Make sure music lives forever, read our Importance of Music Education post.

The cylinders’ most important advantage over the discs, however, was the tremendous superiority of the machines available to play them. The cylinders were played on a device called the phonograph, while the discs were reproduced on a gramophone. The gramophone was a primitive device that relied on a handpowered crank to propel the turntable. Not only was a listener required to sit next to the machine and turn the crank while the record played, but the near impossibility of maintaining a constant rate of revolution caused annoying pitch fluctuations. In contrast, the phonograph of the early 1890’s was electrically powered and featured a mechanical governor to maintain a constant rate of speed. By 1896, spring powered motors would be employed in both machines, but until then the disc gramophone would appear to be a mere novelty compared with the refined cylinder phonograph. By 1901 (see photo), the now refined gramophone, dealt a death blow to Edison style cylinder sales.
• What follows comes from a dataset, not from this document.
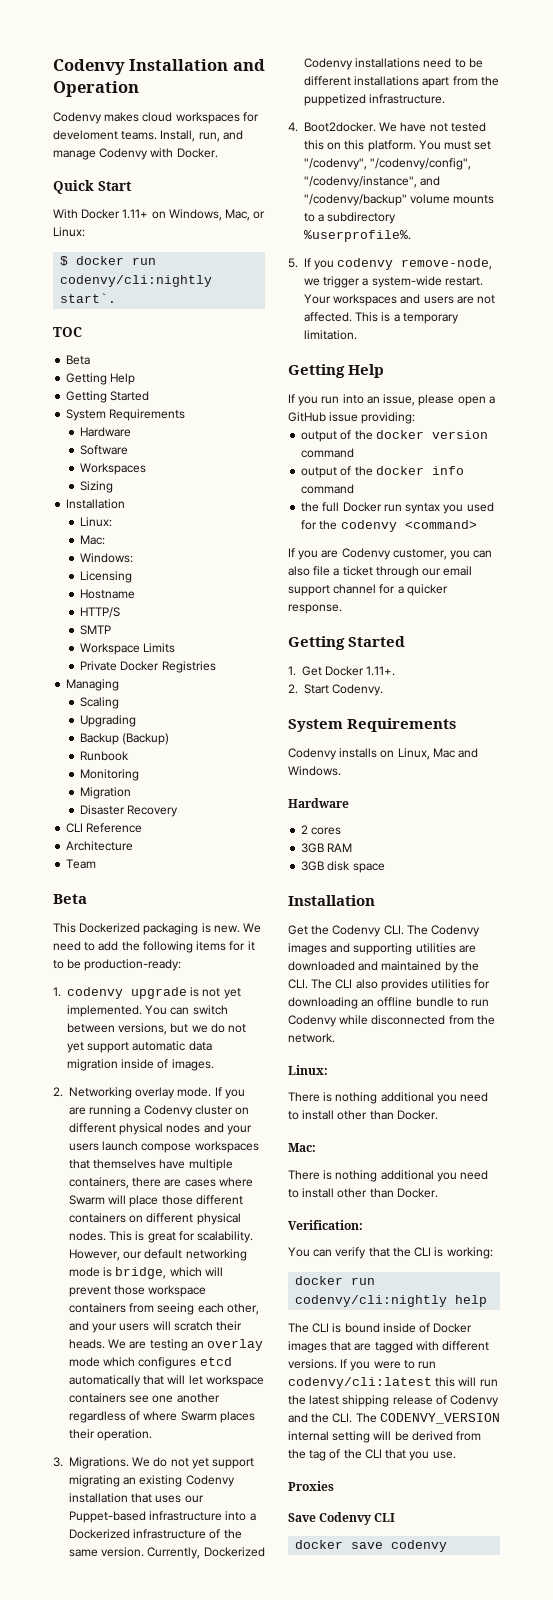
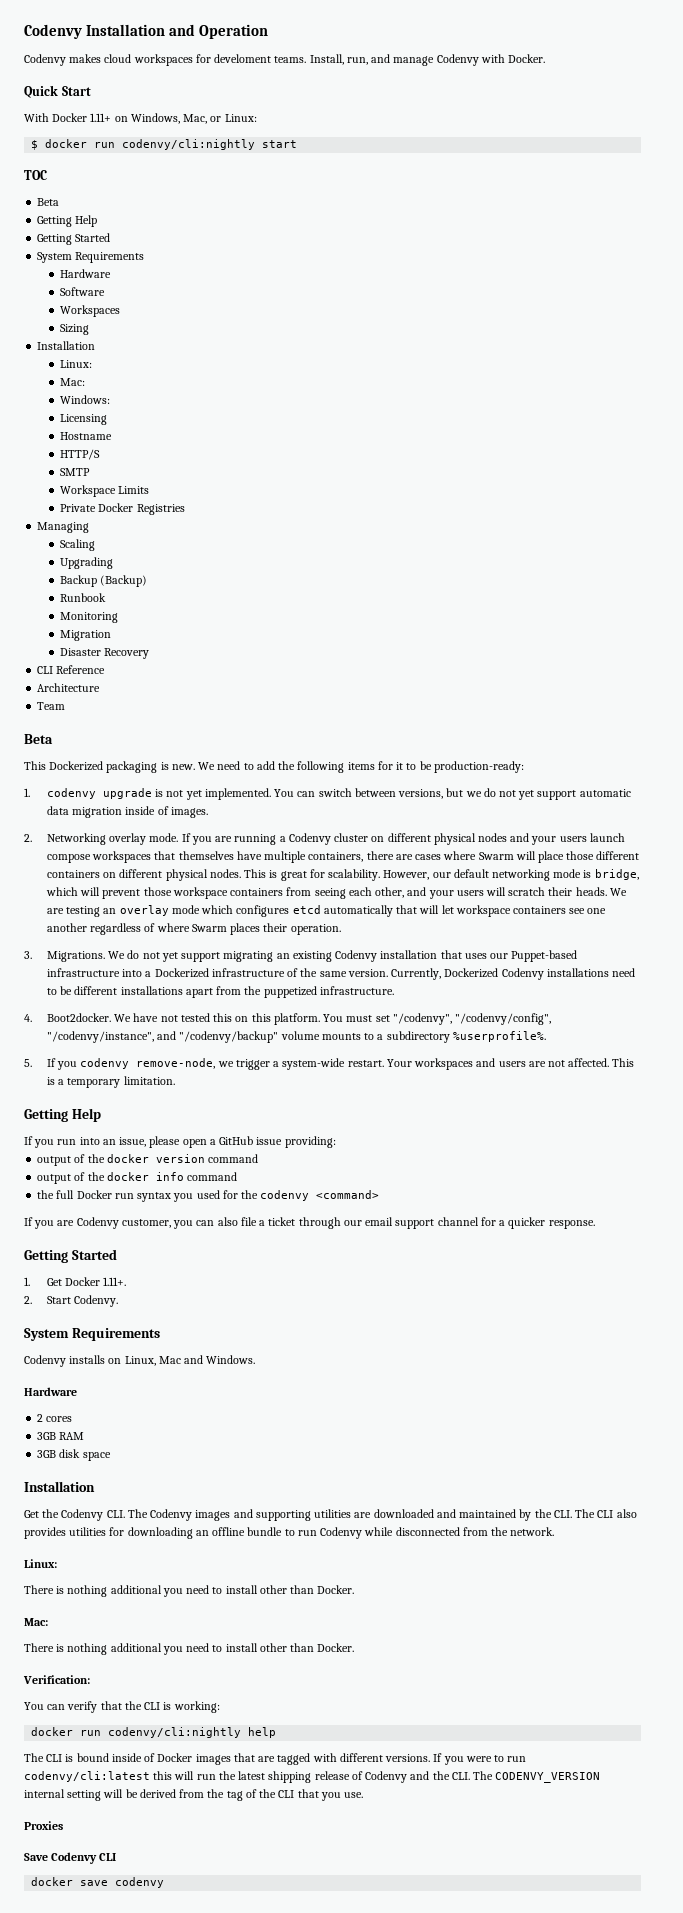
[60,293,117,303] start`. -> [262,140,298,148] start

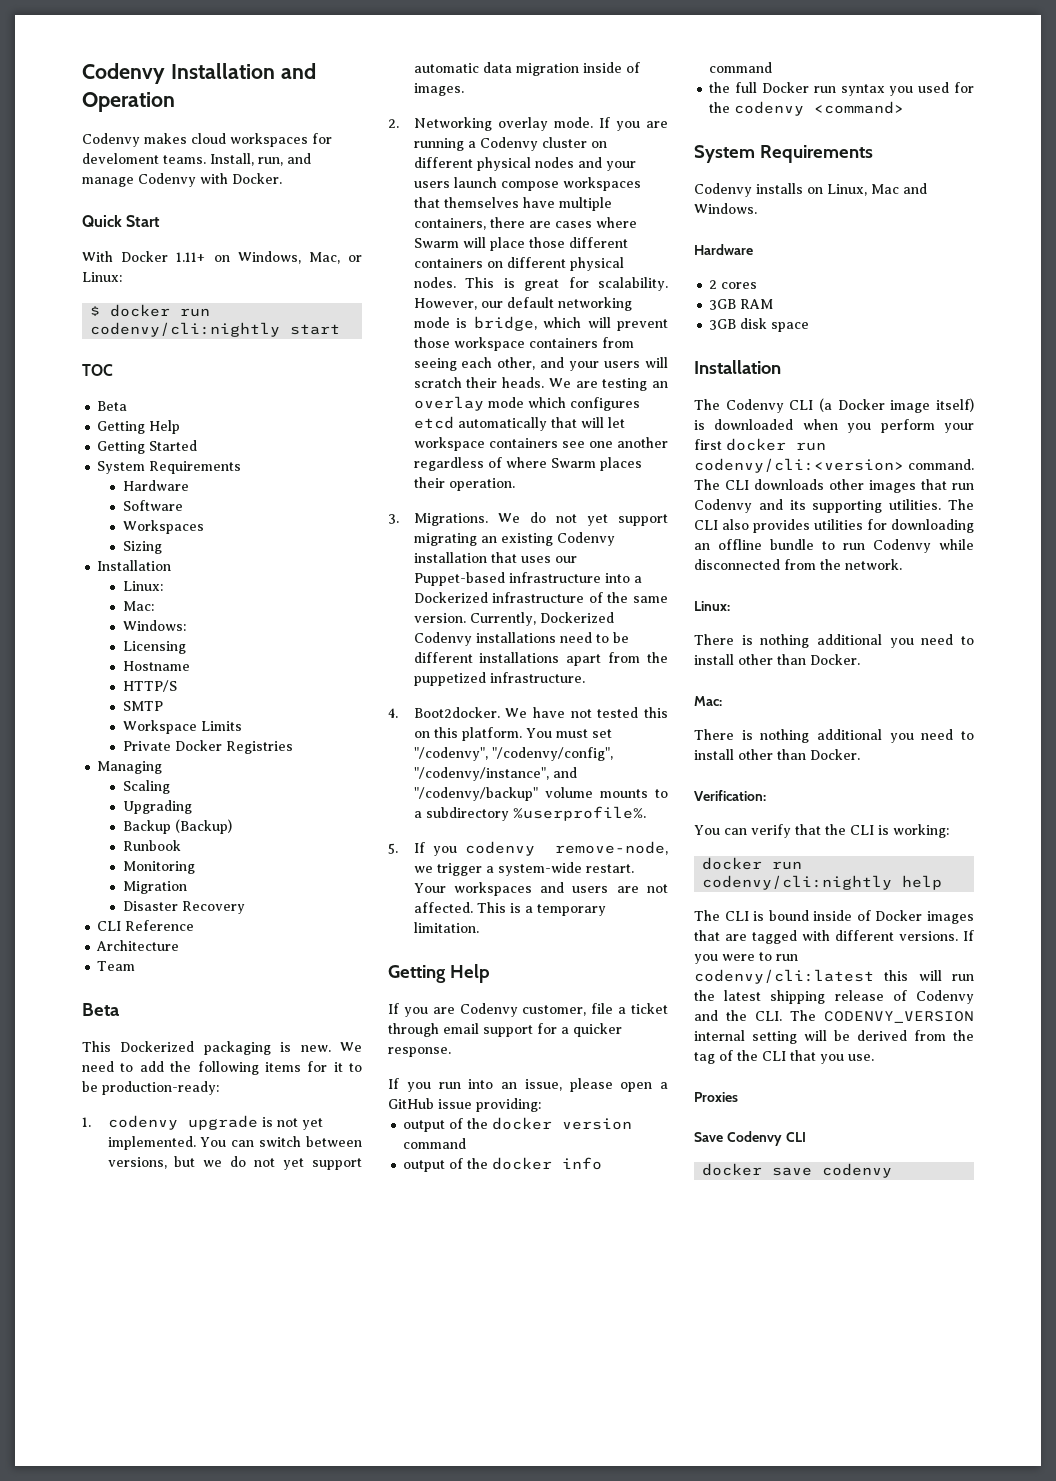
(101, 1115) none -> [388,1003,668,1017] [388,1023,622,1037] [388,1047,451,1057] // If you are Codenvy customer, file a ticket through email support for a quicker response.
[24,1217,595,1229] [24,1249,117,1263] [24,1277,127,1286] [24,1295,119,1307] // If you are Codenvy customer, you can also file a ticket through our email support channel for a quicker response. // Getting Started // 1. Get Docker 1.11+. // 2. Start Codenvy. -> (905, 107) none
[24,1509,572,1521] Get the Codenvy CLI. The Codenvy images and supporting utilities are downloaded and maintained by the CLI. -> [694,398,974,413] [694,419,974,433] [694,438,826,451] [694,458,974,473] [694,479,974,493] [694,499,942,513] The Codenvy CLI (a Docker image itself) is downloaded when you perform your first docker run codenvy/cli:<version> command. The CLI downloads other images that run Codenvy and its supporting utilities.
Acoustic recording techniques:

Acoustic recording required playing your instrument almost directly into a large metal horns in small cramped recording facilities and utilizing orchestras reduced in size. See the photo of Edward Elgar recording his Cello Concerto in 1920. Notice the small orchestral forces and the closeness with which Beatrice Harrison (the cellist) is seated near the acoustic recording horns. The crude acoustical horn recording method was replaced the the far superior electrical method of recording in 1926 , which would dominate for the next 25 years, till it in turn was replaced by the magnetic tape recording process.